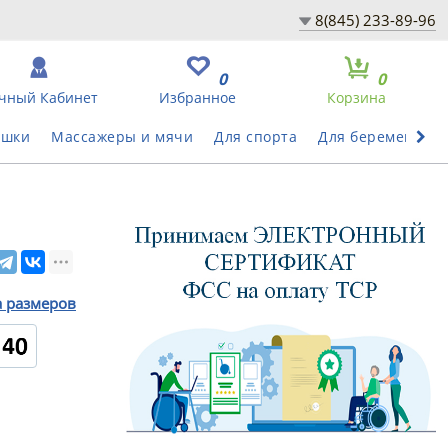
8(845) 233-89-96
0
0
чный Кабинет
Избранное
Корзина
ушки
Массажеры и мячи
Для спорта
Для беременных
а размеров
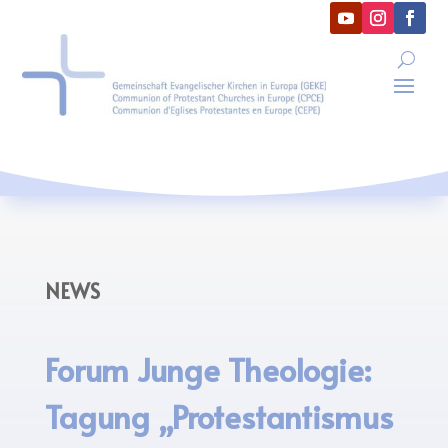
NEWS
Forum Junge Theologie:
Tagung „Protestantismus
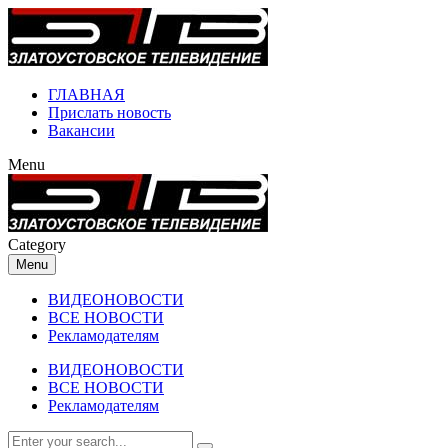
ГЛАВНАЯ
Прислать новость
Вакансии
Menu
Category
Menu
ВИДЕОНОВОСТИ
ВСЕ НОВОСТИ
Рекламодателям
ВИДЕОНОВОСТИ
ВСЕ НОВОСТИ
Рекламодателям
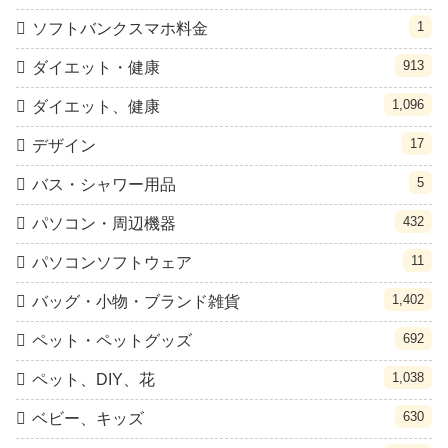
1
ソフトバンクスマホ料金
913
ダイエット・健康
1,096
ダイエット、健康
17
デザイン
5
バス・シャワー用品
432
パソコン・周辺機器
11
パソコンソフトウェア
1,402
バッグ・小物・ブランド雑貨
692
ペット・ペットグッズ
1,038
ペット、DIY、花
630
ベビー、キッズ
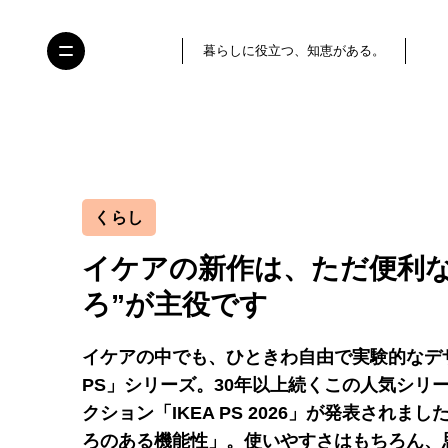
暮らしに役立つ、知恵がある。
くらし
イケアの新作は、ただ便利な
ろ”が主役です
イケアの中でも、ひときわ自由で実験的なデザ
PS」シリーズ。30年以上続くこの人気シリ
クション「IKEA PS 2026」が発表され
ろのある機能性」。使いやすさはもちろん、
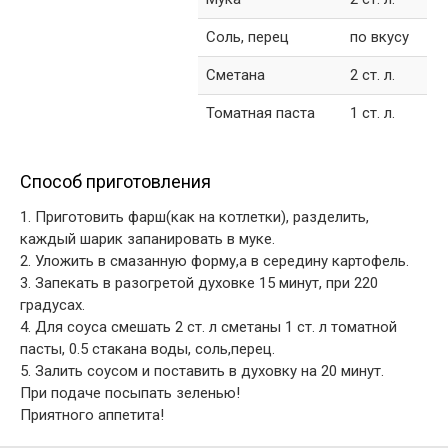
Соль, перец
по вкусу
Сметана
2 ст. л.
Томатная паста
1 ст. л.
Способ приготовления
1. Приготовить фарш(как на котлетки), разделить,
каждый шарик запанировать в муке.
2. Уложить в смазанную форму,а в середину картофель.
3. Запекать в разогретой духовке 15 минут, при 220
градусах.
4. Для соуса смешать 2 ст. л сметаны 1 ст. л томатной
пасты, 0.5 стакана воды, соль,перец.
5. Залить соусом и поставить в духовку на 20 минут.
При подаче посыпать зеленью!
Приятного аппетита!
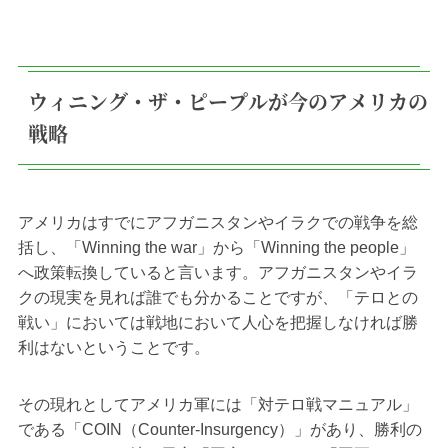
ウィニング・ザ・ピープルが今のアメリカの
戦略
アメリカはすでにアフガニスタンやイラクでの戦争を総
括し、「Winning the war」から「Winning the people」
へ政策転換していると言います。アフガニスタンやイラ
クの現実を見れば誰でも分かることですが、「テロとの
戦い」においては戦地において人心を把握しなければ勝
利はないということです。
その現れとしてアメリカ軍には「対テロ戦マニュアル」
である「COIN（Counter-Insurgency）」があり、勝利の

-- -- --

» PROBLEM REQUIREMENTS
Omit the images and transcribe all of the records above word for word.

» SOLVED EXERCISE
8(845) 233-89-96
0
0
чный Кабинет
Избранное
Корзина
ушки
Массажеры и мячи
Для спорта
Для беременных
а размеров
NEWS
Forum Junge Theologie:
Tagung „Protestantismus
ГЛАВНАЯ
Прислать новость
Вакансии
Menu
Category
Menu
ВИДЕОНОВОСТИ
ВСЕ НОВОСТИ
Рекламодателям
ВИДЕОНОВОСТИ
ВСЕ НОВОСТИ
Рекламодателям
1
ソフトバンクスマホ料金
913
ダイエット・健康
1,096
ダイエット、健康
17
デザイン
5
バス・シャワー用品
432
パソコン・周辺機器
11
パソコンソフトウェア
1,402
バッグ・小物・ブランド雑貨
692
ペット・ペットグッズ
1,038
ペット、DIY、花
630
ベビー、キッズ
暮らしに役立つ、知恵がある。
くらし
イケアの新作は、ただ便利な
ろ”が主役です
イケアの中でも、ひときわ自由で実験的なデザ
PS」シリーズ。30年以上続くこの人気シリ
クション「IKEA PS 2026」が発表され
ろのある機能性」。使いやすさはもちろん、
Соль, перец
по вкусу
Сметана
2 ст. л.
Томатная паста
1 ст. л.
Способ приготовления
1. Приготовить фарш(как на котлетки), разделить,
каждый шарик запанировать в муке.
2. Уложить в смазанную форму,а в середину картофель.
3. Запекать в разогретой духовке 15 минут, при 220
градусах.
4. Для соуса смешать 2 ст. л сметаны 1 ст. л томатной
пасты, 0.5 стакана воды, соль,перец.
5. Залить соусом и поставить в духовку на 20 минут.
При подаче посыпать зеленью!
Приятного аппетита!
ウィニング・ザ・ピープルが今のアメリカの
戦略
アメリカはすでにアフガニスタンやイラクでの戦争を総
括し、「Winning the war」から「Winning the people」
へ政策転換していると言います。アフガニスタンやイラ
クの現実を見れば誰でも分かることですが、「テロとの
戦い」においては戦地において人心を把握しなければ勝
利はないということです。
その現れとしてアメリカ軍には「対テロ戦マニュアル」
である「COIN（Counter-Insurgency）」があり、勝利の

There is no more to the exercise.